The list of OpenAPI specs is provided to the REST Sandbox by ModuleManager::getApiSpecs(), which combines specs from the RestSandboxSpecs config variable and the hard-coded list in ModuleManager. Once the list of all route files is available in ModuleManager per the above changes, then this function (or a helper) can include OpenAPI specs for modules from extenions in the list.

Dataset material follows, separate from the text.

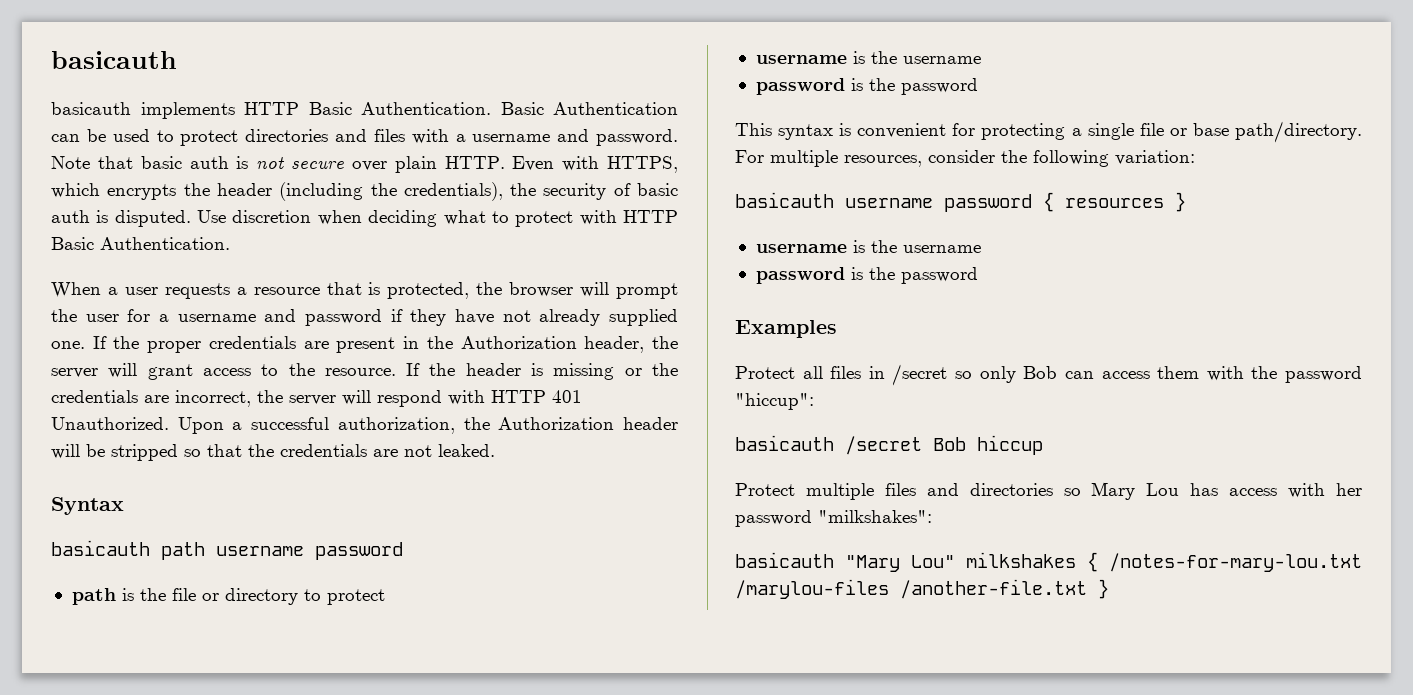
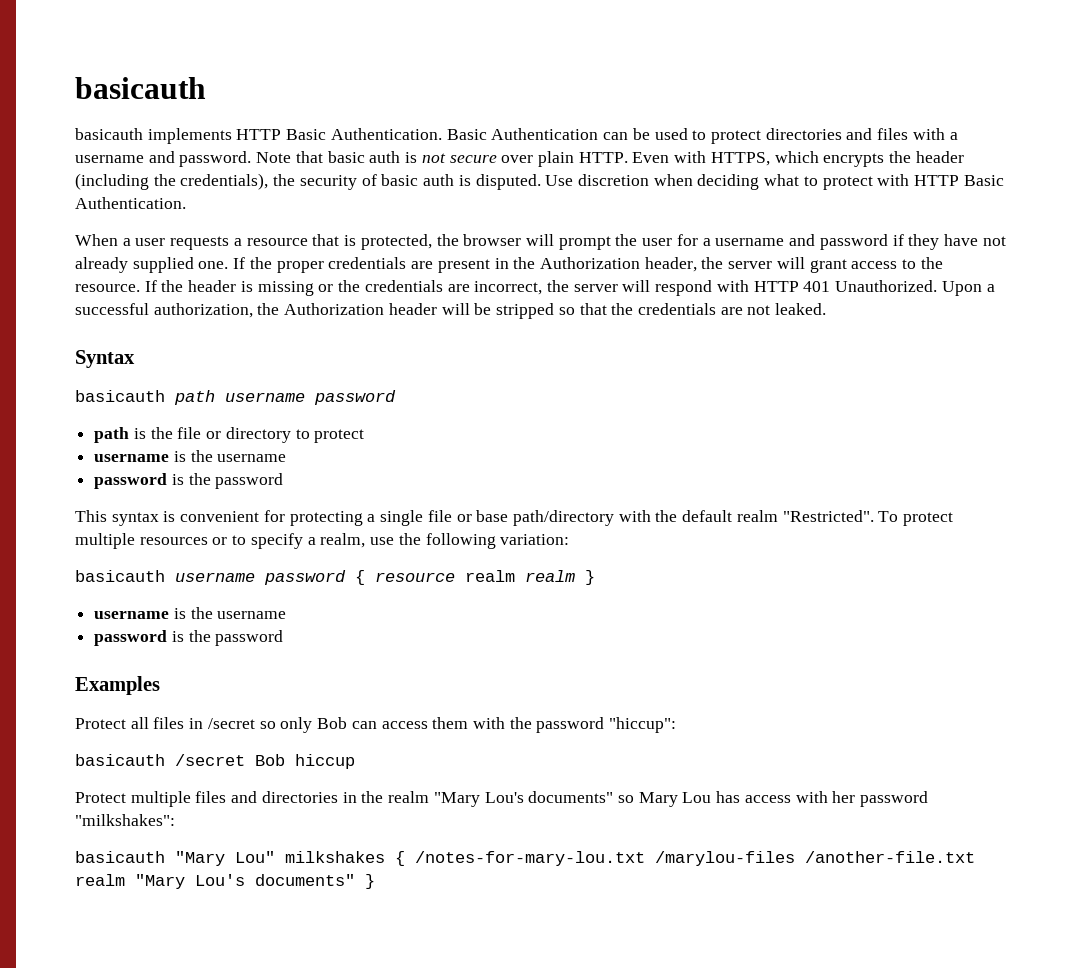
[1235,121,1362,143] [735,150,995,167] path/directory. For multiple resources, consider -> [512,510,954,526] [75,533,395,549] path/directory with the default realm "Restricted". To protect multiple resources or to specify a realm, use
[1065,198,1164,208] resources -> [375,570,575,582] resource realm realm
(1053, 489) none -> [342,791,614,807] in the realm "Mary Lou's documents"
(1087, 589) none -> [75,874,355,889] realm "Mary Lou's documents"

To deal with situations where modules should not be enabled/published (perhaps on a per-wiki basis), we'll introduce a new config variable: RestModuleSettings. (Note: I'm not crazy about that name and welcome suggestions.) This variable should be keyed by moduleId. Exact format is yet to be determined. This should likely allow overrides on a more granular level than the current config variables. We probably want control over the new functionality supported in the framework (enabled,

For transitioning to the new system, the existing variables should override the new one. Some examples of how this would work (enabled = endpoints are available to be called, published = visible in the REST Sandbox):

  • Flat routes from coreRoutes.json:
    • enabled everywhere via inclusion in the hard-coded constant in ModuleManager
    • published in sandbox both via inclusion in the hard-coded constant in ModuleManager, and a redundant entry in RestSandboxSpecs. This constant/entry covers all flat routes, including from coreDevelopmentRoutes.json and from extensions that expose REST endpoints not in modules.
    • available and published on all wikis
    • we could maintain current behavior by doing nothing
    • we should probably remove the redundant RestSandboxSpecs entry, just to avoid confusion
  • Flat routes from coreDevelopementRoutes.json
    • enabled only on labs and testwiki (via RestAPIAdditionalRouteFiles entries in InitialiseSettings.php and InitialiseSettings-labs.php respectively)
    • also enabled in DevelopmentSettings.php
    • this includes only a redirect of / to /specs/v0/discovery
    • we should probably remove this completely from core and config. The module system and -beta designation have replaced it.
    • endpoints herein appear in the sandbox everywhere they're enabled, by virtue of being "flat" routes.
  • content.v1
    • enabled only on labs and testwiki, via RestAPIAdditionalRouteFiles entries
    • also enabled in DevelopmentSettings.php
    • published to the sandbox only on labs
    • making modules published by default would expose this in places we do not want it to be
    • a RestModuleSettings entry should by used to suppress enabling of this in places it should not be enabled
  • specs.v0
    • enabled on all wikis via RestAPIAdditionalRouteFIles entries
    • also enabled in DevelopmentSettings.php
    • published in the sandbox on all wikis via RestSandboxSpecs entries
    • we could maintain current behavior by doing nothing
    • we should probably remove the config entries, to avoid confusion
  • site.v1
    • enabled on all wikis via RestAPIAdditionalRouteFIles entries
    • also enabled in DevelopmentSettings.php
    • not published in the sandbox anywhere
    • a RestModuleSettings entry should by used to suppress publishing of this in places where it should not be published
  • readinglists.v0
    • enabled on all wikis where ReadingLists is enabled (just sul wikis, but that's a bunch of 'em), by virtue of being a REST module in an extension
    • not published in the sandbox anywhere. I don't remember why not. Maybe we just never did it? The spec is discoverable.
    • a RestModuleSettings entry could by used to suppress enabling of this in places where it should not be enabled, while still keeping it unpublished even where enabled
    • we could consider allowing it to be published rather than just discoverable

None of this requires any changes to existing config. The new config variable should not give any errors or warnings if it refers to a module that is not found in the code. This will allow us, as well as future developers with special needs, to first deploy the RestModuleSettings config change, then deploy the module change.